The pandemic forced the University to hold classes virtually or as a hybrid, which created extra work and stress for faculty and staff to adapt. But the central question for Li: “Is learning really happening?”

“I remember being interviewed quite a few times over the past two years,” Li says, “and people ask, what is really keeping you awake at night? And I will tell you the burnout ratio of faculty and students. Going forward, you must rekindle that commitment, and it’s really my students that matter, so we’re going to do everything we can.”

After a year as chancellor, Li says what surprises her the most about UNO is the number of good stories to tell and the opportunities for the University to advance its mission.

“UNO has a lot of great people, our students are adorable,” Li says. “They are absolutely hardworking students.”

Li also highlighted the progress UNO has made in research conducted on campus. 2021 was the record year for research at UNO, resulting in $26 million and so far in 2022, research dollars have exceeded $35 million.

Li says UNO has two overarching goals: student performance and workforce development. Student performance breaks down into four small pillars.

· Complete your degree.

· Optimize the time it takes to complete your degree.

· Make retention a priority from freshman year to earning your degree.

· Recruit strategically to bring more jobs to the state.

“You come to college to finish your degree; you don’t drop out,” Li says.

That’s why it’s so important for all academic advisers to help students stay on track and meet the University’s retention goals.

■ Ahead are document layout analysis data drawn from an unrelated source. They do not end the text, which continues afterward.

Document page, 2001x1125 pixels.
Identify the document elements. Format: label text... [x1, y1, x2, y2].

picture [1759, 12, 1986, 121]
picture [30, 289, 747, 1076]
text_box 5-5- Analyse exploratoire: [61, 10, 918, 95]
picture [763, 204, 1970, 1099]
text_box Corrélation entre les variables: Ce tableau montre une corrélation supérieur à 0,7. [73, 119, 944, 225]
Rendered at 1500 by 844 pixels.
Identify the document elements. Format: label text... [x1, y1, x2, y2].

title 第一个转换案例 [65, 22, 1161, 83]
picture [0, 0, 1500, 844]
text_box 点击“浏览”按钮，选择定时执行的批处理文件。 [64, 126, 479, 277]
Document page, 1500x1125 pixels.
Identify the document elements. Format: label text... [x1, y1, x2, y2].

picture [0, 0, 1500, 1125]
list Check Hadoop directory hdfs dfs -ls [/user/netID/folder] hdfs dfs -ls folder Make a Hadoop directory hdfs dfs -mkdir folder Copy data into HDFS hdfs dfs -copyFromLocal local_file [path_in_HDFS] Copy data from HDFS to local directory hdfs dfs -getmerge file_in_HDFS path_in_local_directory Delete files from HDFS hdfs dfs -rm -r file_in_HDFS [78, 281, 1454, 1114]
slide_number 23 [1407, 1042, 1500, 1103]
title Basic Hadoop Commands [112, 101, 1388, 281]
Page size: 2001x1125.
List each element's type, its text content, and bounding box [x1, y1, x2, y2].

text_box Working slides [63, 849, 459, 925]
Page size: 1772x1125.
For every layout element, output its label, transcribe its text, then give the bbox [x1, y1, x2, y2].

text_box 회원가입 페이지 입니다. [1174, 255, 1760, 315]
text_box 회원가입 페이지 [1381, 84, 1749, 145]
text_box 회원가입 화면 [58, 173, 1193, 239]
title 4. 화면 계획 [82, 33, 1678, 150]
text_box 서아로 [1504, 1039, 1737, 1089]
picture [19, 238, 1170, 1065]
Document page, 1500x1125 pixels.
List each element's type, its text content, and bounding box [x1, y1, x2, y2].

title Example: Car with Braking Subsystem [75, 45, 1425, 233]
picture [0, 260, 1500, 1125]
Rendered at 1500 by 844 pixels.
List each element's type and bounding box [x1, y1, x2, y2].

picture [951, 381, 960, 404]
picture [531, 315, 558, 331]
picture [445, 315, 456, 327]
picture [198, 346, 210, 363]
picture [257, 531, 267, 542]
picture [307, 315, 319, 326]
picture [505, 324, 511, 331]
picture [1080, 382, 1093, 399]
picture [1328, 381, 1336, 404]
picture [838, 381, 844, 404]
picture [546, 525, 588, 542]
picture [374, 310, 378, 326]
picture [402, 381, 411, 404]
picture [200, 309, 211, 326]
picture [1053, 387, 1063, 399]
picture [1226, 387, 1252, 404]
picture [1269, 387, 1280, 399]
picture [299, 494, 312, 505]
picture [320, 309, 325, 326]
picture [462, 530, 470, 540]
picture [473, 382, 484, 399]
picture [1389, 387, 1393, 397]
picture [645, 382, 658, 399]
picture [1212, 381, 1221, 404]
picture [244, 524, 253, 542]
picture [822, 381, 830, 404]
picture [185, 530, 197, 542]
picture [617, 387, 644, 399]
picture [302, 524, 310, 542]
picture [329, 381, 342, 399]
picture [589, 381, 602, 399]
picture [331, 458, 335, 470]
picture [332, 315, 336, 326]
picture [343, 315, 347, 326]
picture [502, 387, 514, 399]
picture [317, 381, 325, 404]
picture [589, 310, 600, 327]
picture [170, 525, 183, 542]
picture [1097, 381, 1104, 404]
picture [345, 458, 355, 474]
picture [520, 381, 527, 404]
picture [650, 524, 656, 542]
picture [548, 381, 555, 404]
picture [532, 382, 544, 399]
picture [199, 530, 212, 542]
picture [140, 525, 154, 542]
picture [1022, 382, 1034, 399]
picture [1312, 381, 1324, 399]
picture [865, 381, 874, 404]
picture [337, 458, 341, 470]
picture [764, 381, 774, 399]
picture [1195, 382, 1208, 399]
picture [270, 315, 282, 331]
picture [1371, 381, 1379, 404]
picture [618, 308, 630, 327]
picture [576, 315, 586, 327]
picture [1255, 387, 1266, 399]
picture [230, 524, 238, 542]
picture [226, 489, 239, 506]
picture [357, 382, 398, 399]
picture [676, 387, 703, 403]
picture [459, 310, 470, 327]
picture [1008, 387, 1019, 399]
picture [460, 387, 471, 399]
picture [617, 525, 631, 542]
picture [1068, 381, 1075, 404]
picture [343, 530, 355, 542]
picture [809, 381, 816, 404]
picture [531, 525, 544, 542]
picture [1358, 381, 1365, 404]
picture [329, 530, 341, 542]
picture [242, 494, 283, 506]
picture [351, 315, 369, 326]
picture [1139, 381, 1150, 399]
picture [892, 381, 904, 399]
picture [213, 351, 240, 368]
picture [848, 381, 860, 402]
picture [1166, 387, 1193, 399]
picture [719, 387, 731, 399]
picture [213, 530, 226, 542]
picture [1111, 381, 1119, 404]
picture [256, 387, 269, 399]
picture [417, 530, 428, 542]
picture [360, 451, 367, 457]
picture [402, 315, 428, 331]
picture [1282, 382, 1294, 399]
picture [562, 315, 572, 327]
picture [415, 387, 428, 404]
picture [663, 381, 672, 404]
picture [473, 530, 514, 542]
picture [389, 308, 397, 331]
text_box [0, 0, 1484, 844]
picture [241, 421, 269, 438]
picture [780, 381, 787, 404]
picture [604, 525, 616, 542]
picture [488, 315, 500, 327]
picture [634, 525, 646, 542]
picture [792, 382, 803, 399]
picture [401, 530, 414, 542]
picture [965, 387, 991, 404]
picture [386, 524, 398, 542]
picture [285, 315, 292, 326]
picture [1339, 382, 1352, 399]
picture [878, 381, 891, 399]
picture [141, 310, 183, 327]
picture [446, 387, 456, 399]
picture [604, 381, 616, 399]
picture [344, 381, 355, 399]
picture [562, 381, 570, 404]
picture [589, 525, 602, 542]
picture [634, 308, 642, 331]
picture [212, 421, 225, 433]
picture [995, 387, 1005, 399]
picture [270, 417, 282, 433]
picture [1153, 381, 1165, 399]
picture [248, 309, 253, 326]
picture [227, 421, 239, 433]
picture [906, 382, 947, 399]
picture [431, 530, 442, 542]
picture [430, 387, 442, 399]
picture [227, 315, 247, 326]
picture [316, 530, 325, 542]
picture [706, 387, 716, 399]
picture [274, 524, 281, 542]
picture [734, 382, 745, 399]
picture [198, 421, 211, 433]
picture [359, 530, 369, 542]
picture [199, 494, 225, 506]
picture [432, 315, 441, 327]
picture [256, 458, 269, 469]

Li knows firsthand the difficulties first-generation college students face and the critical role mentors play in their path to success. Growing up in Hong Kong, she took advantage of opportunities in the U.S. as an international student. She earned her Bachelor of Science in finance and economics and her Ph.D. in finance and corporate governance from Florida State University.

Li says the University must also ensure students have opportunities to build character.

“Our goal is relation, not transaction,” Li says. “Our job is to make sure that we are not just a one-time partner, but a lifelong partner.”

Li says UNO must be the leader in workforce development because regardless of what students pursue as a course of study, they need to be gainfully employed.

“It doesn’t just happen because the chancellor said so,” Li says. “It happens because everyone believes in it, and we are committed to it. It is my job to let the outside community know that this is an urban university that is so committed to success.”

Li’s advice for the School of Communication and other departments is to enhance community engagement by strategic planning, being mindful about advising and remaining focused.

“We ask the School of Communication to help us to promote the vision of UNO,” Li says.

Whether it is a service-learning project or an internship, the School of Communication plays an influential role in promoting UNO’s vision.

Li says alumni engagement is especially important because the success of the University is defined by the success of its alumni.

“When we have a diverse alumni network,” Li says, “we have the power to actually influence a wide spectrum of communities.”

She says UNO’s goal is to lift everyone, not just one segment of the population. The best way to engage with alumni is to create a real partnership, bring them back to campus, utilize their talents and ask for their mentorship.

“Having them here is great but having them really connect with us and engage with our student body is even greater,” Li says.

Moving forward, Li says the University must be very mindful, intentional and deliberate to bring our alumni back to campus. The efforts to encourage alumni participation in UNO activities and events is important as an urban university.

School of Communication alumni can help UNO by sharing success stories, encouraging businesses to hire students, and most importantly, mentoring students.

“Seeking partnership with UNO even after you graduate is especially important, to build the future of not only UNO,” Li says, “but the future of the community.”